● **MATERIAL SHOWN**
------------
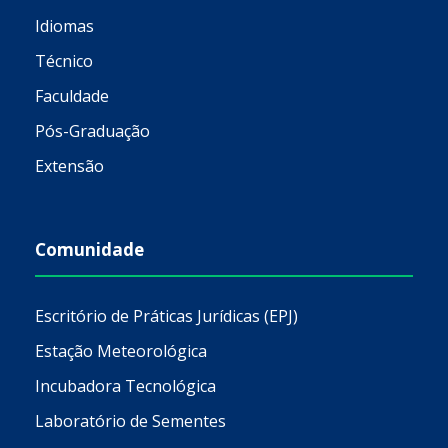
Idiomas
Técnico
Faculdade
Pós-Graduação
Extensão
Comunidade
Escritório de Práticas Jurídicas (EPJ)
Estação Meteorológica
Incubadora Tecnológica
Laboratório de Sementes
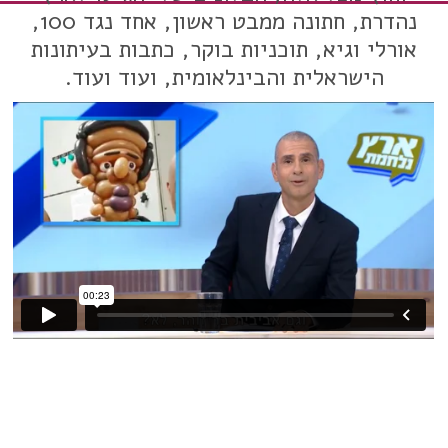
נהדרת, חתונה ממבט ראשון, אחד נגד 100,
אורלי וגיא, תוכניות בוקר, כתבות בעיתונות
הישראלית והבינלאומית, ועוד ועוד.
------------
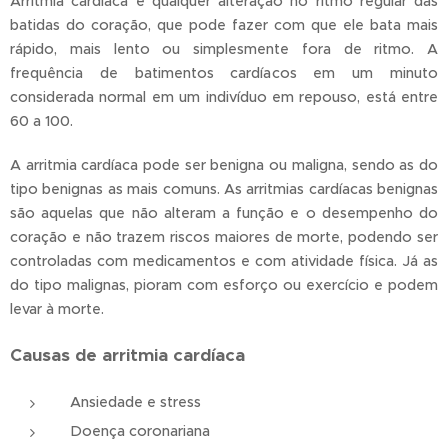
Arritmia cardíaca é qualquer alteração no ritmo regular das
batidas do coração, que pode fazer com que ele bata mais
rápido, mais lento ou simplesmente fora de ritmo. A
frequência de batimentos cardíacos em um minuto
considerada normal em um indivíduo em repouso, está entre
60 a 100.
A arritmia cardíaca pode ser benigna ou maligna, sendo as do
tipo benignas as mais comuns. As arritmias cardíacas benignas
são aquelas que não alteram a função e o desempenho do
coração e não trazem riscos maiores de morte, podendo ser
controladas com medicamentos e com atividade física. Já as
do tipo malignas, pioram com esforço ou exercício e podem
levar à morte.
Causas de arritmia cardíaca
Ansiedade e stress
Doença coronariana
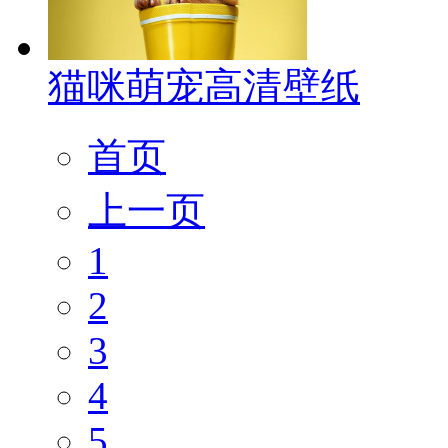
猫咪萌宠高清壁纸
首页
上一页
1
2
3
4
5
------------
● **PROBLEM TO WORK ON**
For every line of the entries holding the string "mais", add one to a tally; give the final figure only.

● **RESPONSE TO THIS EXERCISE**
3